- [The records]
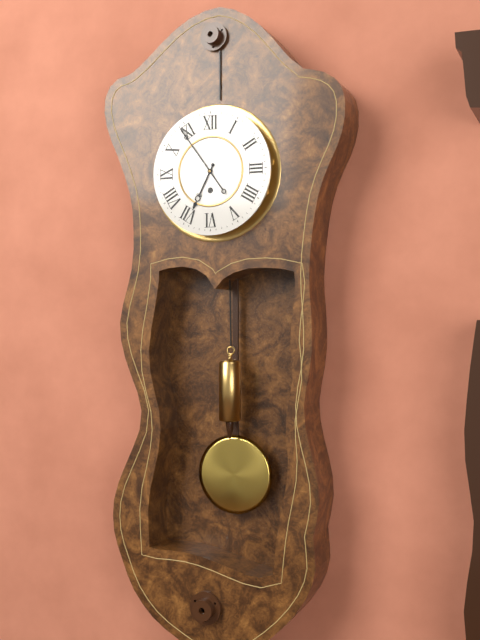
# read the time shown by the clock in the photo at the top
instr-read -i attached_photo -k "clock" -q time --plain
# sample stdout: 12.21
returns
==
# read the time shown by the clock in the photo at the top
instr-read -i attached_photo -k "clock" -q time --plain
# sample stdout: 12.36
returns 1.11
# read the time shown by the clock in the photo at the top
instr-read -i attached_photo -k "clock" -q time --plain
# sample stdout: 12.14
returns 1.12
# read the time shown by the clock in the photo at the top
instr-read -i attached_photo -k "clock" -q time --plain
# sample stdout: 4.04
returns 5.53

- [Problem to solve]
Gather every line above that contains the word "sample" and copy each of those lines in full.

- [Written solution]
# sample stdout: 12.21
# sample stdout: 12.36
# sample stdout: 12.14
# sample stdout: 4.04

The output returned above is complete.